Abrielle, perché non ci siamo mai rincorsi nei caffè del centro o nelle stazioni della metropolitana?
Sai, è un gran peccato che la vita non sia un film e che si debba rimanere due sconosciuti in attesa di un “deus ex machina” che non verrà.
Perché è passato il tempo delle corse nelle stazioni, per non parlare di quello degli dei.
E’ passato persino il tempo delle parole, Massimiliano, ormai si ragiona solo in caratteri.
E io non so più scrivere. Ho dimenticato come si fa, in più di una lingua.

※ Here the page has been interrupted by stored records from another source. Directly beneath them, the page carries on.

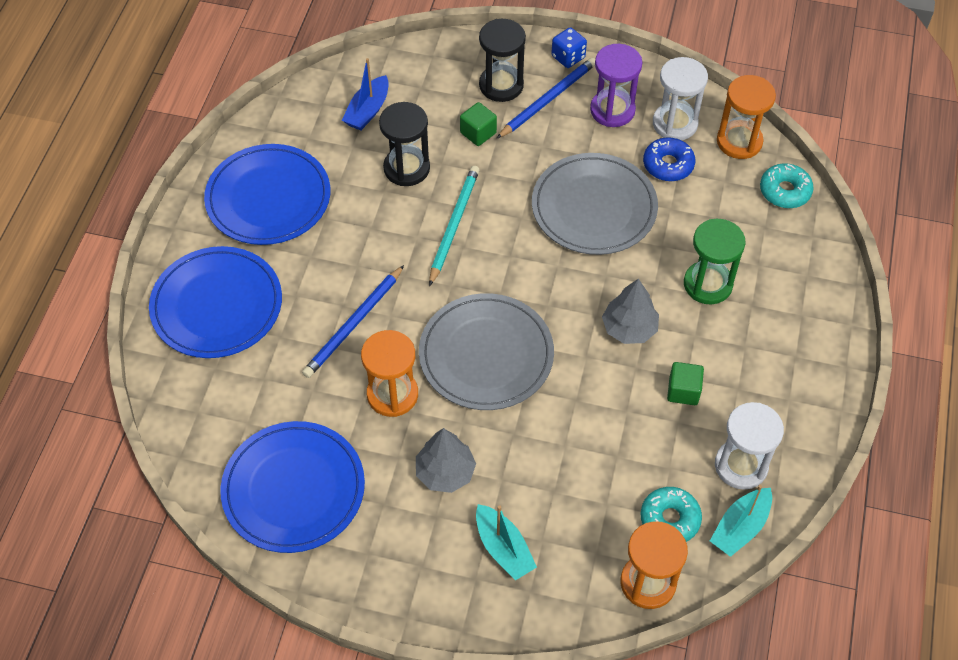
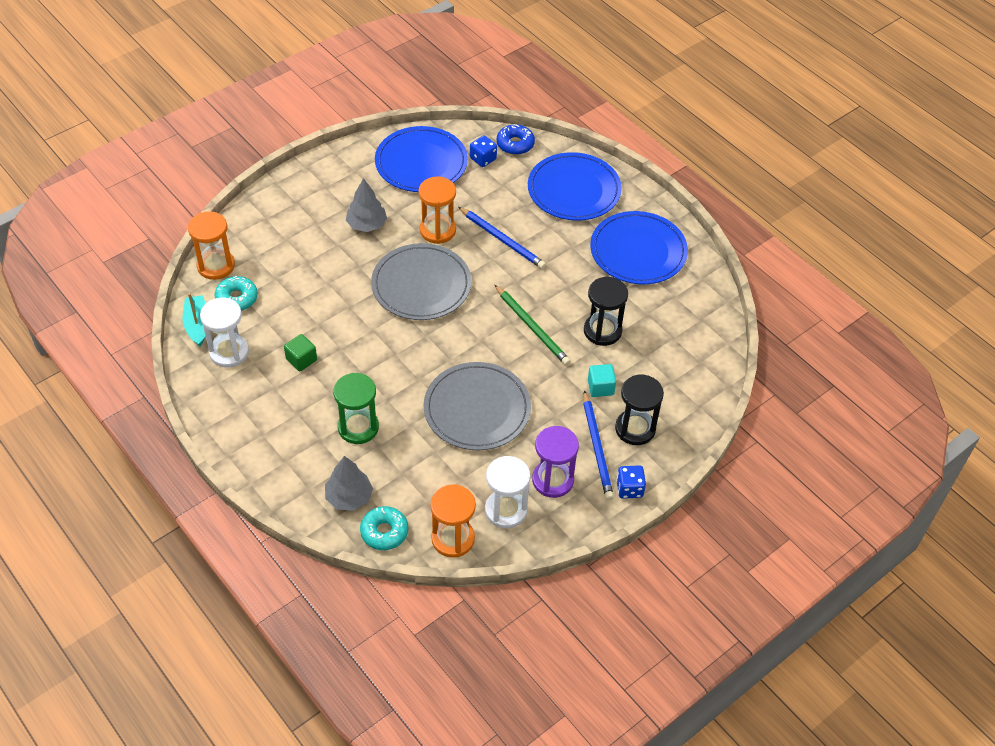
camera: 125 degrees right, 5 degrees down
blue pencil [302,265,404,378] -> blue pencil turned 150 degrees clockwise [458,207,546,269]
blue boat [342,58,389,131] -> none
turquoise pencil [429,166,480,286] -> green pencil [495,285,571,365]
green cube [460,102,497,146] -> turquoise cube [588,364,616,397]
turquoise boat [476,504,537,580] -> none
grey tree [602,278,659,344] -> grey tree moved to [325,456,373,511]
blue donut [643,137,695,181] -> blue donut moved to [497,124,535,155]
none -> blue dice [470,135,497,167]

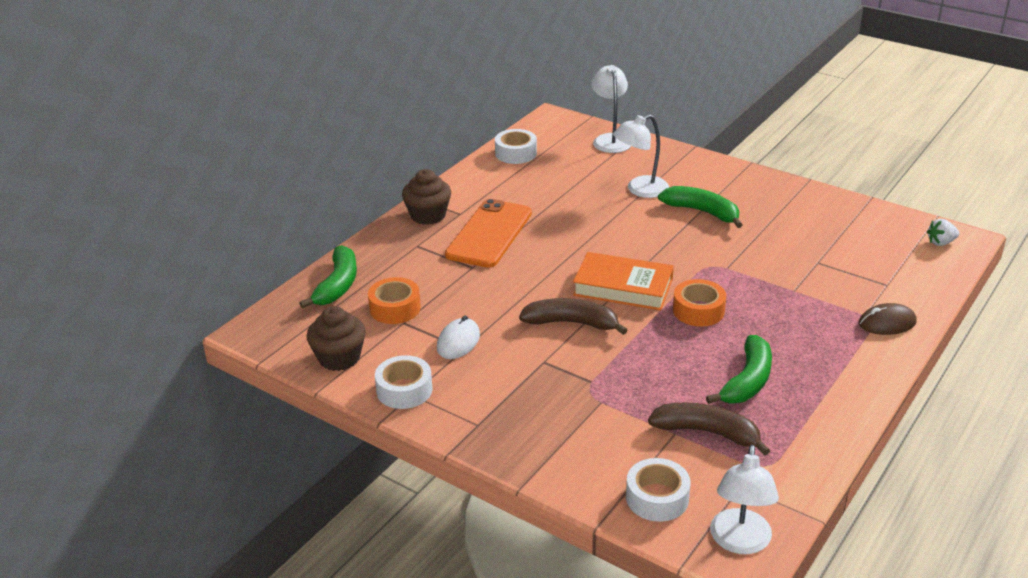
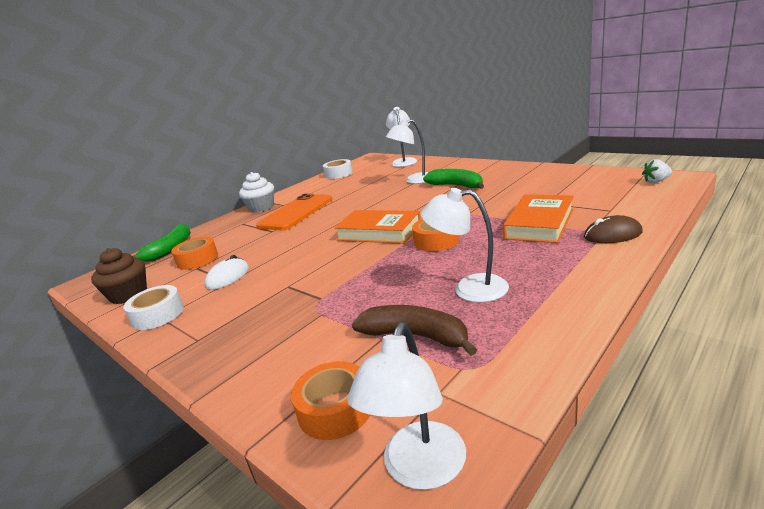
camera: 10 degrees right, 10 degrees down
brown cupcake [402,169,451,225] -> white cupcake [239,172,274,213]
brown banana [519,298,628,335] -> none
white tape [626,458,691,522] -> orange tape [291,361,370,440]
green banana [706,335,772,404] -> white lamp [421,188,509,303]
none -> orange book [503,194,574,243]

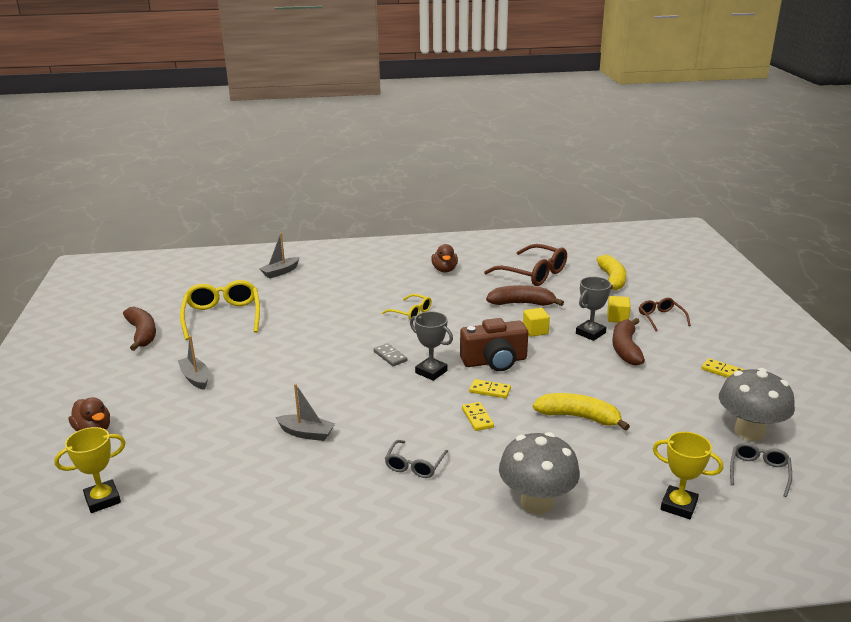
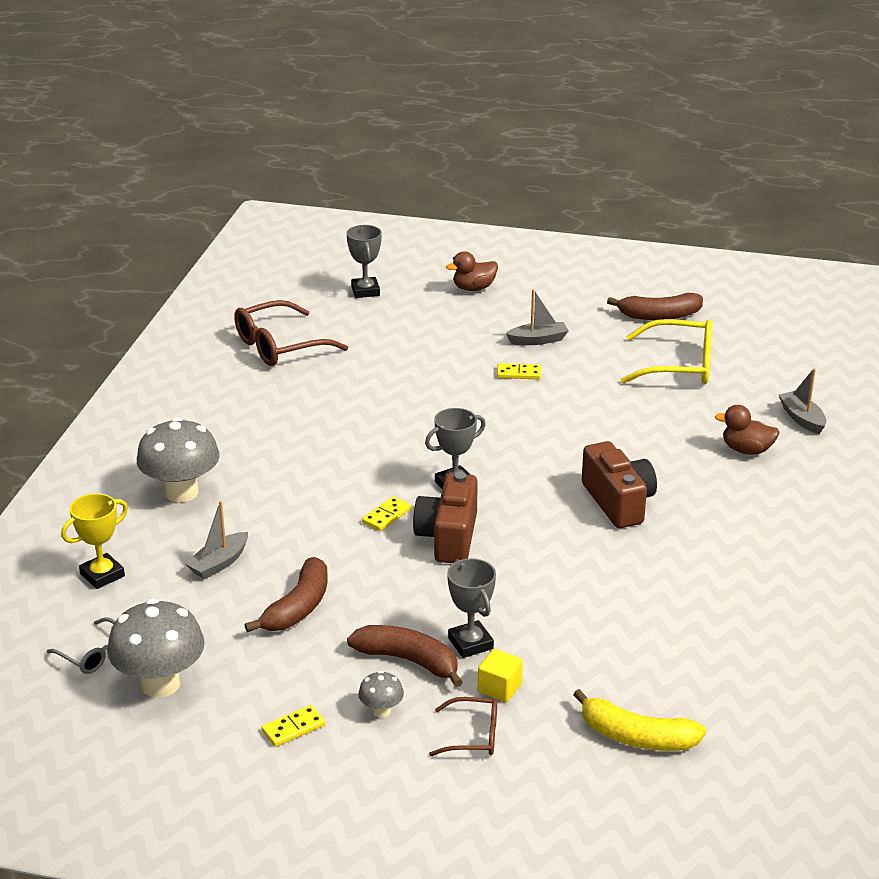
camera: 110 degrees right, 5 degrees up
yellow trophy [54,427,126,513] -> grey trophy [346,225,382,298]
grey boat [275,384,335,441] -> grey boat moved to [185,501,248,579]
grey domino [374,343,407,366] -> none
yellow glasses [382,294,432,320] -> brown camera [582,441,657,528]
grey glasses [385,440,448,478] -> none
brown duck [431,244,458,273] -> brown duck moved to [715,405,780,455]
yellow domino [462,402,494,431] -> yellow domino moved to [497,363,541,379]
brown glasses [484,244,567,286] -> brown glasses moved to [234,300,348,366]
brown banana [486,285,564,306] -> brown banana moved to [245,557,328,632]
yellow cube [523,308,550,337] -> none
yellow banana [533,393,630,431] -> none
none -> grey mushroom [358,671,404,718]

Dev’essere passato anche il tempo in cui ti piacevo.
No. Tu hai bisogno delle mie parole
sono quelle che rimangono inchiodate
all’orlo della tua gonna…
E io vorrei ascoltare la tua voce e sentire l’impronta delle tue mani
sulle mie
vorrei indossare ogni lettera del tuo nome
sul mio corpo
Abrielle, è curioso ma non riesco a dimenticarti. Anche se non ti conosco, mi sembra di conoscerti da sempre, mi sembra di ricordarti e distinguerti in questo vortice senza fine di volti, persone e corpi che si rincorrono senza trovarsi…
Ho provato a non pensarti, per la verità. Ho obbligato i mesi a offuscare il mio ricordo, ad attenuarlo e a nasconderlo, in modo che io non ti pensassi più e, se ti pensavo, che il ricordo fosse così lontano e nebuloso e fievole da poterlo abbandonare subito, come si abbandona una cosa sfumata, molto, molto lontana.
E adesso, improvvisamente, ecco che sei tornata.
Ti avevo tenuta nascosta, celata nella soffitta della mia mente, nell’angolo più buio e polveroso… eppure adesso sei riapparsa, fresca e splendente, scintillante d’estate, come se fosse stato soltanto ieri.
Abrielle
tutte queste cose che passano, che ci sfuggono per un’inezia e che perdiamo per l’eternità… Tutte le parole che avremmo dovuto dire, i gesti che avremmo dovuto fare, le opportunità che un giorno ci sono apparse e che non abbiamo saputo cogliere, e che sono sprofondate per sempre nel nulla…
Non rimaniamo senza la possibilità di fermarsi e poter soffermarsi sull’attimo fuggente.